Instead of the multi-step procedure outlined above, we can also do all of this in one go. See Section 6 in [this tutorial](https://github.com/lorentzenchr/Tutorial_freMTPL2/blob/b99b688f4be3c50d9a3356cc95bc4504742040d0/glm_freMTPL2_example.ipynb).

\begin{align*}
\mathbb E[y_{ij} / e_{ij} | x_{ij}] = \exp(x_{ij}' \beta + \alpha_j)
\end{align*}

Again, we use $i$ to index observations and $j$ to index regions.

When we estimate the GLM, we use L2 regularization on the vector of zip code effects $\alpha$. 

\begin{equation*}
\min_{\alpha, \beta} -\mathcal L + \lambda \alpha' P \alpha
\end{equation*}

where $\mathcal L$ is the log-likelihood, $\alpha$ is a $J \times 1$ vector, $P$ is $J \times J$ matrix and $\lambda$ is a scalar (which, for convenience, can also be incorporated into $P$). This is known as [Tikhonov regularization](https://en.wikipedia.org/wiki/Tikhonov_regularization).

It is straightforward to create $P$, but a little but of work. We want to regularize the differences between $\alpha_j$ and $\alpha_j'$. In doing so, the farther apart the regions $j$ and $j'$ and the greater the exposure in each of them, the more we let $\alpha_j$ and $\alpha_j'$ differ. The weight matrix $P$ conveys the (exposure-weighted) distance between zip codes, much as the kernel in the sequential procedure above.
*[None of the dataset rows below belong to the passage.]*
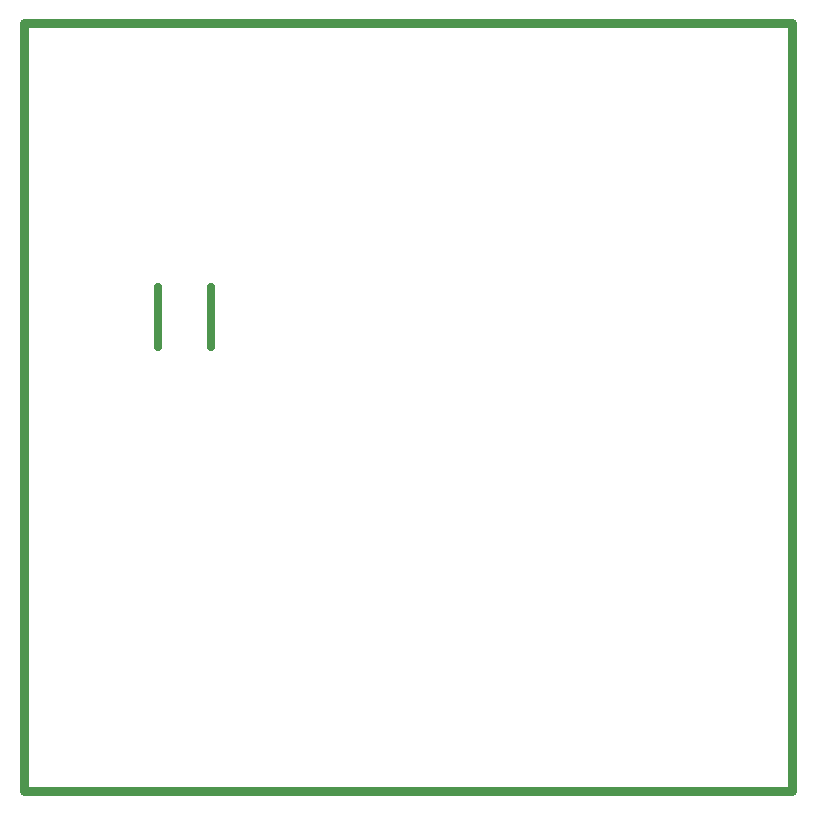
<source format=gbr>
%TF.GenerationSoftware,KiCad,Pcbnew,8.0.4*%
%TF.CreationDate,2024-10-29T22:25:36-05:00*%
%TF.ProjectId,flight-computer-lite,666c6967-6874-42d6-936f-6d7075746572,rev?*%
%TF.SameCoordinates,PX1312d00PY1312d00*%
%TF.FileFunction,Profile,NP*%
%FSLAX46Y46*%
G04 Gerber Fmt 4.6, Leading zero omitted, Abs format (unit mm)*
G04 Created by KiCad (PCBNEW 8.0.4) date 2024-10-29 22:25:36*
%MOMM*%
%LPD*%
G01*
G04 APERTURE LIST*
%TA.AperFunction,Profile*%
%ADD10C,0.635000*%
%TD*%
%TA.AperFunction,Profile*%
%ADD11C,0.762000*%
%TD*%
G04 APERTURE END LIST*
D10*
X15810000Y-22310000D02*
X15810000Y-27390000D01*
X11360000Y-22310000D02*
X11360000Y-27390000D01*
D11*
X0Y0D02*
X65000000Y0D01*
X65000000Y-65000000D01*
X0Y-65000000D01*
X0Y0D01*
M02*

</source>
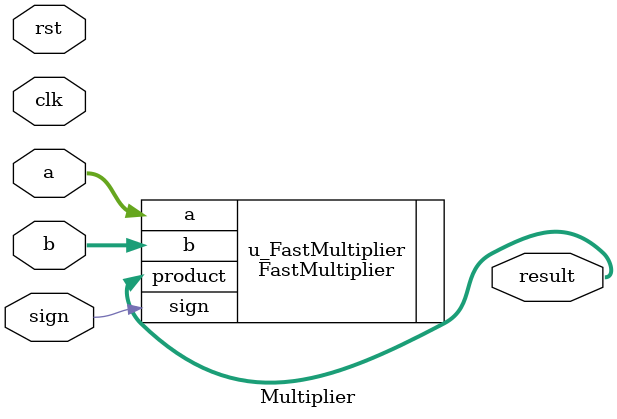
<source format=v>
module Multiplier(
	input clk,
	input rst,
	input sign,
	input [31:0] a,
	input [31:0] b,

	output [63:0] result
);

FastMultiplier u_FastMultiplier(
	.a(a), 
	.b(b), 
	.sign(sign), 
	.product(result)
);

endmodule
</source>
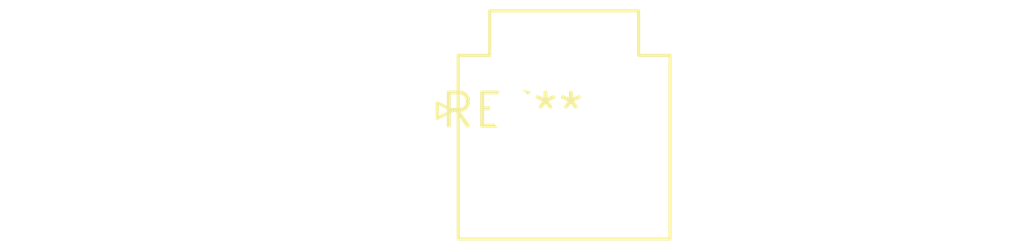
<source format=kicad_pcb>
(kicad_pcb (version 20240108) (generator pcbnew)

  (general
    (thickness 1.6)
  )

  (paper "A4")
  (layers
    (0 "F.Cu" signal)
    (31 "B.Cu" signal)
    (32 "B.Adhes" user "B.Adhesive")
    (33 "F.Adhes" user "F.Adhesive")
    (34 "B.Paste" user)
    (35 "F.Paste" user)
    (36 "B.SilkS" user "B.Silkscreen")
    (37 "F.SilkS" user "F.Silkscreen")
    (38 "B.Mask" user)
    (39 "F.Mask" user)
    (40 "Dwgs.User" user "User.Drawings")
    (41 "Cmts.User" user "User.Comments")
    (42 "Eco1.User" user "User.Eco1")
    (43 "Eco2.User" user "User.Eco2")
    (44 "Edge.Cuts" user)
    (45 "Margin" user)
    (46 "B.CrtYd" user "B.Courtyard")
    (47 "F.CrtYd" user "F.Courtyard")
    (48 "B.Fab" user)
    (49 "F.Fab" user)
    (50 "User.1" user)
    (51 "User.2" user)
    (52 "User.3" user)
    (53 "User.4" user)
    (54 "User.5" user)
    (55 "User.6" user)
    (56 "User.7" user)
    (57 "User.8" user)
    (58 "User.9" user)
  )

  (setup
    (pad_to_mask_clearance 0)
    (pcbplotparams
      (layerselection 0x00010fc_ffffffff)
      (plot_on_all_layers_selection 0x0000000_00000000)
      (disableapertmacros false)
      (usegerberextensions false)
      (usegerberattributes false)
      (usegerberadvancedattributes false)
      (creategerberjobfile false)
      (dashed_line_dash_ratio 12.000000)
      (dashed_line_gap_ratio 3.000000)
      (svgprecision 4)
      (plotframeref false)
      (viasonmask false)
      (mode 1)
      (useauxorigin false)
      (hpglpennumber 1)
      (hpglpenspeed 20)
      (hpglpendiameter 15.000000)
      (dxfpolygonmode false)
      (dxfimperialunits false)
      (dxfusepcbnewfont false)
      (psnegative false)
      (psa4output false)
      (plotreference false)
      (plotvalue false)
      (plotinvisibletext false)
      (sketchpadsonfab false)
      (subtractmaskfromsilk false)
      (outputformat 1)
      (mirror false)
      (drillshape 1)
      (scaleselection 1)
      (outputdirectory "")
    )
  )

  (net 0 "")

  (footprint "JST_VH_B2P-VH_1x02_P3.96mm_Vertical" (layer "F.Cu") (at 0 0))

)

</source>
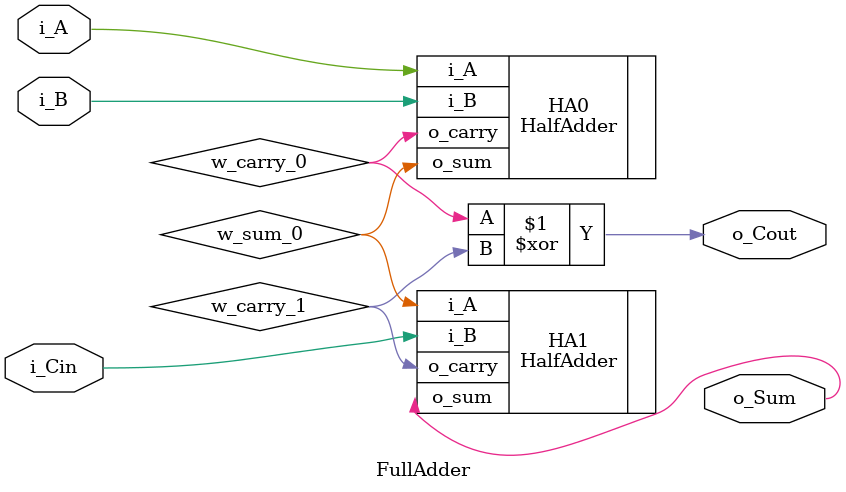
<source format=v>
`timescale 1ns / 1ps

module FullAdder(
    input i_A, i_B, i_Cin,
    output o_Sum, o_Cout
    );

    wire w_sum_0, w_carry_0, w_carry_1;
    
    HalfAdder HA0(
    .i_A(i_A),
    .i_B(i_B),
    .o_sum(w_sum_0),
    .o_carry(w_carry_0)
    );

    HalfAdder HA1(
    .i_A(w_sum_0),
    .i_B(i_Cin),
    .o_sum(o_Sum),
    .o_carry(w_carry_1)
    );

    assign o_Cout = w_carry_0 ^ w_carry_1;

endmodule

</source>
## What makes this tricky?

- We have very many zip codes ($\approx 10,000$)

## First steps
- Starting with [this tutorial](https://github.com/lorentzenchr/Tutorial_freMTPL2/blob/b99b688f4be3c50d9a3356cc95bc4504742040d0/glm_freMTPL2_example.ipynb), familiarize yourself with the problem and adapt it to work with our code base.
- Extend the neighborhood-based distance metric used there to an actual distance based metric.
- Compare the results with the traditional step-by-step approach.

## Next steps

- Find (or generate) a data set for a prediction task that has a high dimensional regional fixed effect.
- Figure out how to handle the large number of fixed effects (e.g., do not construct the full Hessian).
- Construct the weight matrix $P$ (consider preserving sparsity for regions that are far apart).
- Figure out how to tune effectively the various hyperparameters that we have ($\alpha$ and the parameters that went into the construction of $P$).

## Extensions

- There's no need to restrict this to L2 regularization.

# Literature

- tbc